(Entries drawn from a collection)
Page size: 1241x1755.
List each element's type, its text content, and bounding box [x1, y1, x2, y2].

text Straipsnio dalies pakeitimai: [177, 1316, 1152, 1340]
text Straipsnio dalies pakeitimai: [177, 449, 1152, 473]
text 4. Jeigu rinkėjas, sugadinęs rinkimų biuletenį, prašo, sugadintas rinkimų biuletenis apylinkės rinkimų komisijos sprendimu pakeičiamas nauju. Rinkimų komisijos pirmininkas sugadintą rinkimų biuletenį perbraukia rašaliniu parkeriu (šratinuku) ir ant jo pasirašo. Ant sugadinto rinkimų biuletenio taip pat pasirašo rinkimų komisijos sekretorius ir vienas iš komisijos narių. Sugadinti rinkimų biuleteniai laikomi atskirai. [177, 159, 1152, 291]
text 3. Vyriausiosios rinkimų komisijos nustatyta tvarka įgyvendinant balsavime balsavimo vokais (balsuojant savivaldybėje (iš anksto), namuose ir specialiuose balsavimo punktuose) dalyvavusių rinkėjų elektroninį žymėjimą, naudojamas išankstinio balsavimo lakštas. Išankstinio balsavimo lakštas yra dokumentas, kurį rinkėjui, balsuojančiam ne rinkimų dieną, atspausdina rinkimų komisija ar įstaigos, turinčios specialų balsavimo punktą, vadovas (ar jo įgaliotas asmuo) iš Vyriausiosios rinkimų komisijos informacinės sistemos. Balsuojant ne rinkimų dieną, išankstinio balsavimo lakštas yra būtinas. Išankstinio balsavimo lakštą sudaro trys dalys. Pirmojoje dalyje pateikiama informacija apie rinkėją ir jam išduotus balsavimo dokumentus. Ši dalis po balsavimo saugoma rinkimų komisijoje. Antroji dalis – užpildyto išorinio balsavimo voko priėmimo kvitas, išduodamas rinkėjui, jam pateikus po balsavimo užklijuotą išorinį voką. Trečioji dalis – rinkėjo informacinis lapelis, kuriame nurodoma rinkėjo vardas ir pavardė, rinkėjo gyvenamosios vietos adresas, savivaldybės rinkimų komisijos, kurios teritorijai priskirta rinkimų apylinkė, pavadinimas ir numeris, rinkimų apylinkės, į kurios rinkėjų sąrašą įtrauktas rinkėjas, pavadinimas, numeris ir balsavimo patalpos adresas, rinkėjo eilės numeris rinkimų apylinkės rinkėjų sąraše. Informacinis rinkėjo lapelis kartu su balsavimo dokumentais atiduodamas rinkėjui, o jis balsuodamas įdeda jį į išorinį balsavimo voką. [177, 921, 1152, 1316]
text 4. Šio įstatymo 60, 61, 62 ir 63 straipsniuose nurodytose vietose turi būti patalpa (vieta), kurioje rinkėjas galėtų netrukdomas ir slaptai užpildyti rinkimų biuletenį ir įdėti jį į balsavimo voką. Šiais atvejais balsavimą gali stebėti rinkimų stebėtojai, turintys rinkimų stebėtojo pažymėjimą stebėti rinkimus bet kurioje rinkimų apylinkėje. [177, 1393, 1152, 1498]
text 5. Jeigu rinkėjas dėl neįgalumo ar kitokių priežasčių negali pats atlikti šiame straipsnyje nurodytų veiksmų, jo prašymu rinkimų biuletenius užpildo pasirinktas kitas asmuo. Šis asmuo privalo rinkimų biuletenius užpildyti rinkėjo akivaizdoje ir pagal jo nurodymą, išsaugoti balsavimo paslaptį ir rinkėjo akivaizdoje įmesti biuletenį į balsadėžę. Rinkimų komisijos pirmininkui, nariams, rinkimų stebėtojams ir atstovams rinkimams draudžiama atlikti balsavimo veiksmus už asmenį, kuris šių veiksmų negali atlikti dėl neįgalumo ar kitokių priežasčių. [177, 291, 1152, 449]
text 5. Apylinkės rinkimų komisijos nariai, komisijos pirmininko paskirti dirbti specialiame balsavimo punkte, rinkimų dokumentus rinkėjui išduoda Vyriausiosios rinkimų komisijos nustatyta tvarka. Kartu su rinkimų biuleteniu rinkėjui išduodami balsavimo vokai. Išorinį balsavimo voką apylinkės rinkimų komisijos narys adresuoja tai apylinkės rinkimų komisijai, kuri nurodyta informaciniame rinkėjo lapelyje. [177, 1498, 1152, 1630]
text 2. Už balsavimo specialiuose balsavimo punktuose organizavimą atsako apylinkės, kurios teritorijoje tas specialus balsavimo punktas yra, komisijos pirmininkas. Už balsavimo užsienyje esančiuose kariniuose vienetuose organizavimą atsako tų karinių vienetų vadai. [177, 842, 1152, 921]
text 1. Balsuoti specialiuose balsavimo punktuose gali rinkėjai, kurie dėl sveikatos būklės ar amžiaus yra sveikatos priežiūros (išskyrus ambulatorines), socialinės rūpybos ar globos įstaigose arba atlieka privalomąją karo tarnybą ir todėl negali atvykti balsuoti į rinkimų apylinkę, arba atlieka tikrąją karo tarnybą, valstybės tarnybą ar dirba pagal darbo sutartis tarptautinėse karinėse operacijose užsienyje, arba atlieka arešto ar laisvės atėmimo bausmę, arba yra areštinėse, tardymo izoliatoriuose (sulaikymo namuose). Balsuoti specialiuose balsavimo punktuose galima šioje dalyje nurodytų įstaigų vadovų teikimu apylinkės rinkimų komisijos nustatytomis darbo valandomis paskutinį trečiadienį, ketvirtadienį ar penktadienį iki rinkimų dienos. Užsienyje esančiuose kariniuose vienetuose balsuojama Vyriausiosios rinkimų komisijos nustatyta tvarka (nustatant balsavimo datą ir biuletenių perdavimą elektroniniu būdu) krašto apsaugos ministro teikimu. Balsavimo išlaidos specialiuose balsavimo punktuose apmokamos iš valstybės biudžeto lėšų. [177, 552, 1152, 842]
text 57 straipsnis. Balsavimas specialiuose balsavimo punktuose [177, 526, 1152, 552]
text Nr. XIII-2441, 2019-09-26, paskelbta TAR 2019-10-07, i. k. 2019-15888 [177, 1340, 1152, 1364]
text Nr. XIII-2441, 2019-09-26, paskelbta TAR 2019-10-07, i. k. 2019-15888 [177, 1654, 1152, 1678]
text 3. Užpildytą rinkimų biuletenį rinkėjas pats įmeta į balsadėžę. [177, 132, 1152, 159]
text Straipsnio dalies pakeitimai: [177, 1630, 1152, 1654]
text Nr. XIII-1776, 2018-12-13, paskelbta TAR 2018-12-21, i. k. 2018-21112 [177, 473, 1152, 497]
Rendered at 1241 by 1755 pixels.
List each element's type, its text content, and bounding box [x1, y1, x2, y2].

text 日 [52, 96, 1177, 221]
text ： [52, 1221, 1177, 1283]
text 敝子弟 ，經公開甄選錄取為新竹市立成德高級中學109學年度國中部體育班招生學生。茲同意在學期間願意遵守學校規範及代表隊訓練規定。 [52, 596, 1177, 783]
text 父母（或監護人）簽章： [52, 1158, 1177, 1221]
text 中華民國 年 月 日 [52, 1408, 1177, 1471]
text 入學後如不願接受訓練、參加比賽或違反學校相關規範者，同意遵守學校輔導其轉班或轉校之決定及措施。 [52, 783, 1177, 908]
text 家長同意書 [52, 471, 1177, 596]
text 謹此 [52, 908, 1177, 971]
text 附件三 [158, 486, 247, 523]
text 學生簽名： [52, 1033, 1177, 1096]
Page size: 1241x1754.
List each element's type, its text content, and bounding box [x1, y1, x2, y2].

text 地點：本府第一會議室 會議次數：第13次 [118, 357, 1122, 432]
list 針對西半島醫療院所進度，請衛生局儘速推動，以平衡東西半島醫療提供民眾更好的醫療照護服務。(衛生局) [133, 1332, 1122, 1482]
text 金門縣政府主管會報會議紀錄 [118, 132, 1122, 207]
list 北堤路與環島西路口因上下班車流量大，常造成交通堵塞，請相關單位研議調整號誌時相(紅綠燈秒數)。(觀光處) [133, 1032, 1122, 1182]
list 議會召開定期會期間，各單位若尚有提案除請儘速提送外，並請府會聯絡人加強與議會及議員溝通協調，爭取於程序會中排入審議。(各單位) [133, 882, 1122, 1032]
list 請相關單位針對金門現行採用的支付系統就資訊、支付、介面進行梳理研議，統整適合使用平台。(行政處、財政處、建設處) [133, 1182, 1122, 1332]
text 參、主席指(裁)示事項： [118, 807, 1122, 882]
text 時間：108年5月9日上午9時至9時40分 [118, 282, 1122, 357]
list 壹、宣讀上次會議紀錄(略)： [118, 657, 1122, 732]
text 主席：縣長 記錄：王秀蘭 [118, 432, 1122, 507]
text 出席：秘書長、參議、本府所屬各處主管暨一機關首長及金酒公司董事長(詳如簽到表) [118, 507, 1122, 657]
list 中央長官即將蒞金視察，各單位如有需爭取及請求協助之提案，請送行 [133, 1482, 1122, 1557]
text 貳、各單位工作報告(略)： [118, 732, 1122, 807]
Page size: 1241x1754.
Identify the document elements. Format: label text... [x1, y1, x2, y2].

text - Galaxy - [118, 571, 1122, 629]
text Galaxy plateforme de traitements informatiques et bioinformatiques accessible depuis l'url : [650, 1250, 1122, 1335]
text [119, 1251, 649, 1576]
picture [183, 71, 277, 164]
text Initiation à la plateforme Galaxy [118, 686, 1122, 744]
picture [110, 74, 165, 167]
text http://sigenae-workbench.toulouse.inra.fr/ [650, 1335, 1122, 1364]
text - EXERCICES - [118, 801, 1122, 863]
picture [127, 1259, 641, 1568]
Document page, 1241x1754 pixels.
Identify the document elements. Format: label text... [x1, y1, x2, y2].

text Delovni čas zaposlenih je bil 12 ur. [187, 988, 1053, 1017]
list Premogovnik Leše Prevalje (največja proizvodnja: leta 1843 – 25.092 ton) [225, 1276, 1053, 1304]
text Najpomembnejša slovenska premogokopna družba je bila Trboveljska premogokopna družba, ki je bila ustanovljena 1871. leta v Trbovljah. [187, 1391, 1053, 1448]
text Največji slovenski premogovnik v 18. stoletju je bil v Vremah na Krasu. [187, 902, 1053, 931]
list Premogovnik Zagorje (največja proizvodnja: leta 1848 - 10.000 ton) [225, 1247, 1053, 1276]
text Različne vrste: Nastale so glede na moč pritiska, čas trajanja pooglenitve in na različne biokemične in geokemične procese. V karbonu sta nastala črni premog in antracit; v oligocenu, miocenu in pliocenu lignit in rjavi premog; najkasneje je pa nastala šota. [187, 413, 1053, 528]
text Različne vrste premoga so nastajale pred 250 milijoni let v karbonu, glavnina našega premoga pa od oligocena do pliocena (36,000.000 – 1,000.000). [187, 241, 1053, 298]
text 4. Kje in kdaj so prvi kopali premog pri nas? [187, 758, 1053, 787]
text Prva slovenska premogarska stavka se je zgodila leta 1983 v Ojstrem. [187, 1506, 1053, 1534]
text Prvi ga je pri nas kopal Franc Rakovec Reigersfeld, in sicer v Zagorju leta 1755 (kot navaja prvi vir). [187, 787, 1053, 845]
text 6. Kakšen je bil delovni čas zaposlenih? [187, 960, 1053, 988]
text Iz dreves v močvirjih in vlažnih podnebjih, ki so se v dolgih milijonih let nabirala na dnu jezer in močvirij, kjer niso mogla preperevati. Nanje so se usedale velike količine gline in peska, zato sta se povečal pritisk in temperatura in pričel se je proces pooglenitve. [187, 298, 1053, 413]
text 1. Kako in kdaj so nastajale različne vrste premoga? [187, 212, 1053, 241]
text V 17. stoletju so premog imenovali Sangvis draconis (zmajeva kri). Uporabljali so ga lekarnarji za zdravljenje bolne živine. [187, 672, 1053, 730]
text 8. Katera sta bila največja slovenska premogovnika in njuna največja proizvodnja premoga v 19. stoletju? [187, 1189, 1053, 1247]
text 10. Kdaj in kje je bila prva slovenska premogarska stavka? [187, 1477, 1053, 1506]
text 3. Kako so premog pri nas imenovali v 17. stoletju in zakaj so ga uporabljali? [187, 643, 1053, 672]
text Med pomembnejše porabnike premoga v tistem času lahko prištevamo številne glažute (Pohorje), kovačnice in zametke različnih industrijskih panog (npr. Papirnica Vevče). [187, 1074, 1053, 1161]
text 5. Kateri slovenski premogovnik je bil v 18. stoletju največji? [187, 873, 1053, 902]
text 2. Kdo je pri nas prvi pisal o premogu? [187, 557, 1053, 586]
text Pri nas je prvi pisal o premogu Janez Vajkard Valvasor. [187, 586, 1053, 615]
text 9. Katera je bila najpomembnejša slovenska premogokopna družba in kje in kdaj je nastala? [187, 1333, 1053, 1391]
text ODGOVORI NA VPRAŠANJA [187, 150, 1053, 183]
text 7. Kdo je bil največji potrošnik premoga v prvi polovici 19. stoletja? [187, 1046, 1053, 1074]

#### Problem details:
In the data above, duplicate the lines exactly, beginning at the line that contains "text Straipsnio dalies pakeitimai: [177, 1316, 1152, 1340]" and stopping after the line that contains "text Straipsnio dalies pakeitimai: [177, 449, 1152, 473]".

#### Written answer:
text Straipsnio dalies pakeitimai: [177, 1316, 1152, 1340]
text Straipsnio dalies pakeitimai: [177, 449, 1152, 473]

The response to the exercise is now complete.